Transcribed page contents:
════
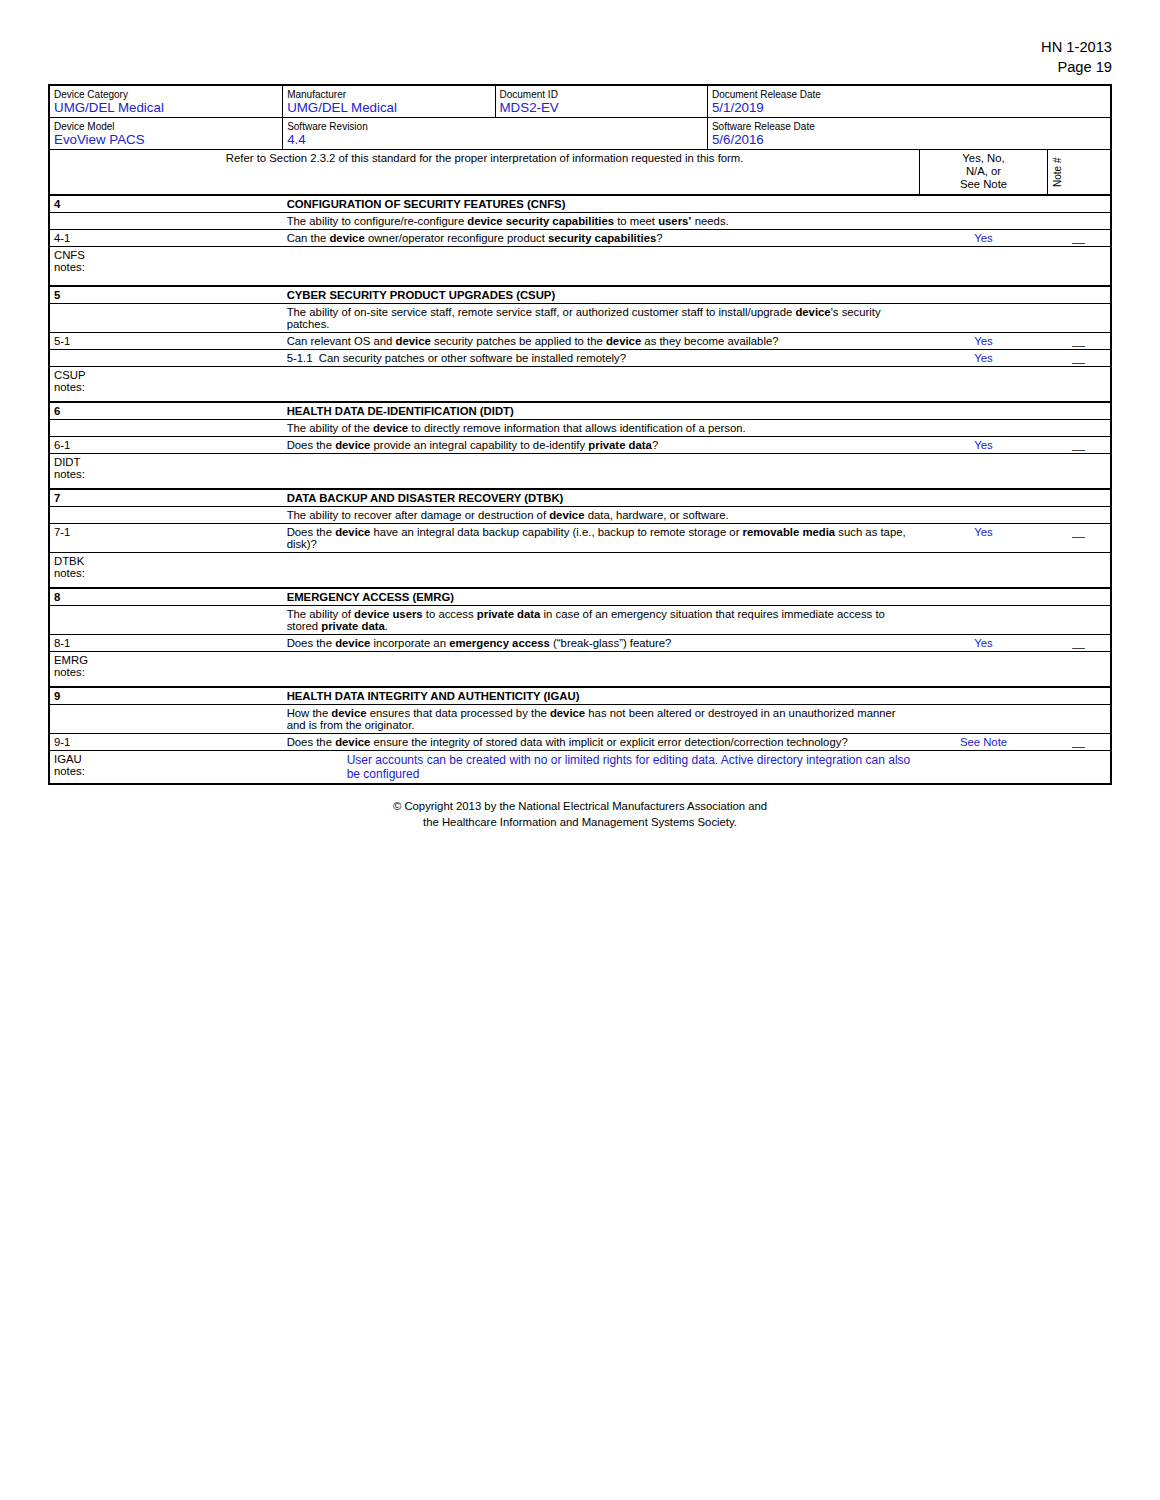HN 1-2013
Page 19
| Device Category UMG/DEL Medical | Manufacturer UMG/DEL Medical | Document ID MDS2-EV | Document Release Date 5/1/2019 |
| Device Model EvoView PACS | Software Revision 4.4 | Software Release Date 5/6/2016 |
| Refer to Section 2.3.2 of this standard for the proper interpretation of information requested in this form. | Yes, No, N/A, or See Note | Note # |
| 4 | CONFIGURATION OF SECURITY FEATURES (CNFS) | | |
| | The ability to configure/re-configure device security capabilities to meet users’ needs. | | |
| 4-1 | Can the device owner/operator reconfigure product security capabilities ? | Yes | __ |
| CNFS notes: | | | |
| 5 | CYBER SECURITY PRODUCT UPGRADES (CSUP) | | |
| | The ability of on-site service staff, remote service staff, or authorized customer staff to install/upgrade device 's security patches. | | |
| 5-1 | Can relevant OS and device security patches be applied to the device as they become available? | Yes | __ |
| | 5-1.1 Can security patches or other software be installed remotely? | Yes | __ |
| CSUP notes: | | | |
| 6 | HEALTH DATA DE-IDENTIFICATION (DIDT) | | |
| | The ability of the device to directly remove information that allows identification of a person. | | |
| 6-1 | Does the device provide an integral capability to de-identify private data ? | Yes | __ |
| DIDT notes: | | | |
| 7 | DATA BACKUP AND DISASTER RECOVERY (DTBK) | | |
| | The ability to recover after damage or destruction of device data, hardware, or software. | | |
| 7-1 | Does the device have an integral data backup capability (i.e., backup to remote storage or removable media such as tape, disk)? | Yes | __ |
| DTBK notes: | | | |
| 8 | EMERGENCY ACCESS (EMRG) | | |
| | The ability of device users to access private data in case of an emergency situation that requires immediate access to stored private data . | | |
| 8-1 | Does the device incorporate an emergency access (“break-glass”) feature? | Yes | __ |
| EMRG notes: | | | |
| 9 | HEALTH DATA INTEGRITY AND AUTHENTICITY (IGAU) | | |
| | How the device ensures that data processed by the device has not been altered or destroyed in an unauthorized manner and is from the originator. | | |
| 9-1 | Does the device ensure the integrity of stored data with implicit or explicit error detection/correction technology? | See Note | __ |
| IGAU notes: | User accounts can be created with no or limited rights for editing data. Active directory integration can also be configured | | |
© Copyright 2013 by the National Electrical Manufacturers Association and
the Healthcare Information and Management Systems Society.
════
Instructions for the task:
Nothing should appear in the answer except the lines from the first line of the data through the line holding "Note | Note # |", exactly as written, with pictures left out.

Reply:
HN 1-2013
Page 19
| Device Category UMG/DEL Medical | Manufacturer UMG/DEL Medical | Document ID MDS2-EV | Document Release Date 5/1/2019 |
| Device Model EvoView PACS | Software Revision 4.4 | Software Release Date 5/6/2016 |
| Refer to Section 2.3.2 of this standard for the proper interpretation of information requested in this form. | Yes, No, N/A, or See Note | Note # |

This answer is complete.